Richard Kelly 16th December 2019

When it comes to the end of a personal training session sometimes we have only enough time for the final set, or to go through some stretches.  So I will offer my clients the option.  There are two types of people in this situation.  The first, opt to do the final set or exercises, saying that they will stretch themselves at the end of the session.  Although they never do.  These people are typically called men.  The other group will always choose to do the stretches.  To them the concept of finishing a workout without stretching is unthinkable.  These people are typically called women. 

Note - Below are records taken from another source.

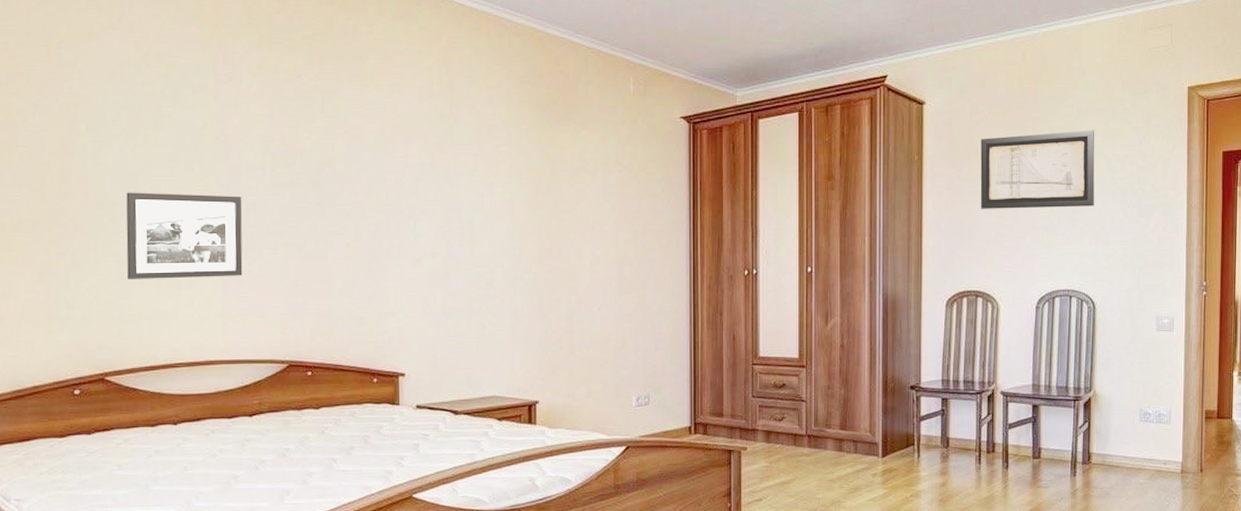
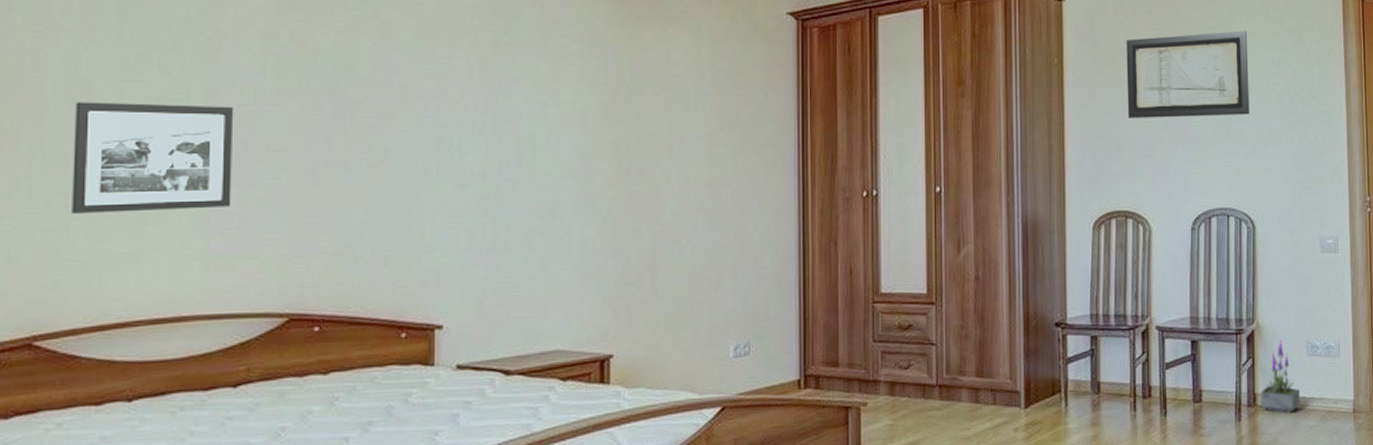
potted plant: none [1094,405,1132,471] -> present [1260,338,1301,413]

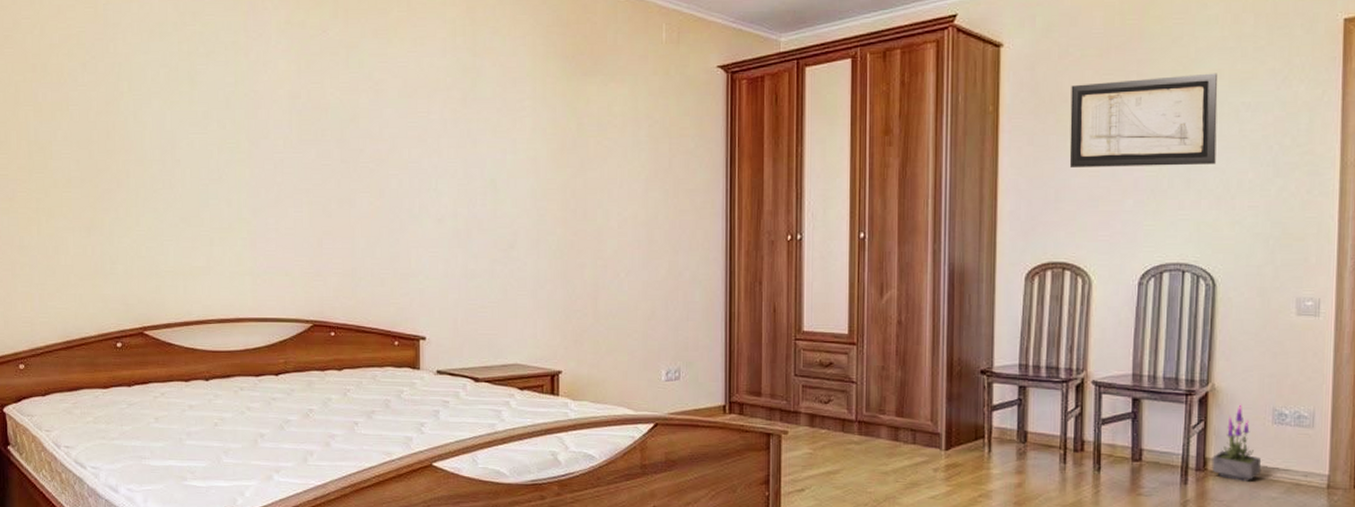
picture frame: present [72,102,234,213] -> none [163,149,270,236]

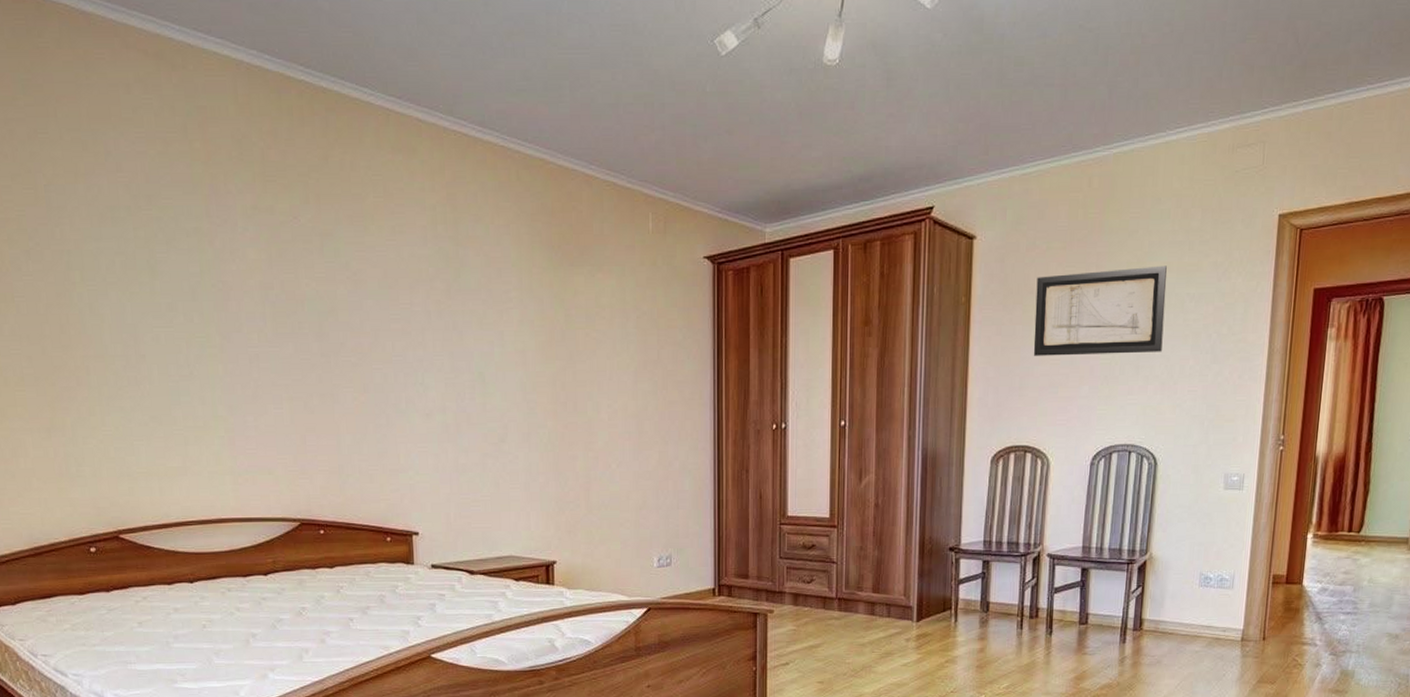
potted plant: present [1211,403,1262,482] -> none [1146,569,1188,638]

Of course, the male and female divide on this is absolute, but it is understandable.  Flexibility training causes relaxine to be released by the body, which is what makes the body more pliable.  Women are much more sensitive to this, because they are designed to give birth, and therefore they get a larger amount of relaxine delivered into their system during flexibility work.  Men get an insignificant amount, and need a prolonged bouts of flexibility training in order to get larger amounts of this hormone to be released.  Most of the benefits a man sees from flexibility training is simply an increased range of movement and reduced stiffness.  They grudgingly admit that they feel better as a result, but with many women, because of increased sensitivity to relaxine, feel great as a result of the stretches they do. Therefore it is understandable that many men are happy to skip the flexibility work in a session in order to do extra training, because they don’t get the same hormonal response from the flexibility work as they do in other aspects of the training session. 

Flexibility work is important.  For one thing including regular flexibility work will reduce your chances of injury and increase your recovery post training.  Long term it will also increase your range of motion and general stiffness, it can aid the reduction of aches and pains in the body, which become typical as you get older.  And this is why when you are regularly exercising I will always advocate some form of flexibility work as a part of your training. 

That being said, mobility is more useful than flexibility alone.  If you are wondering what the difference between the two is, it is one largely of intention.  Flexibility involves lengthening the muscles, and holding lengthened positions.  It causes the central nervous system to relax and down regulate.  It’s good for the end of a session to allow pliable muscle to be fully lengthened.  Mobility is creating range around the joint.  Its about increasing the range in all the muscles around a joint by increasing central nervous system involvement.  There is a fundamental difference between the two.

And because of that mobility is better at the outset of a session, and flexibility is better at the end.  Many people could do with flexibility work at the end of training sessions, but every person I’ve ever come across would benefit from mobility training, because of the increased uptake of the central nervous system.

For this reason I tend to prioritise mobility over flexibility.  There is good science to back this up too.  For instance, most people have tight hamstrings, but stretching the hamstring, even on a daily basis, doesn’t lead to increases in hamstring length.  Why?  Simply, because the hamstring tightness is there for a reason.  Hamstrings are supposed to be able to lengthen, and the fact that they can’t indicates that the body has made them tight for a reason.  Where there is tightness there will always be looseness in a nearby position.  And in this case, in virtually every occasion, it is a looseness in the glutes or core areas which causes the tight hamstrings.  Improve the glute and core strength, and the hamstrings will allow you to stretch them and keep them stretched.

Mobility, because of its benefits to the central nervous system, improve the movement around joints meaning you can work into new range much safer than if you simple stretched and tried to work into a new range alone. 

How much flexibility should you do, then?  As much as makes you feel good, but if you get little of the feel good factor from flexibility, then focus on mobility and only include flexibility in the instances you believe a stretch could lengthen, and keep lengthened, a shortened muscle.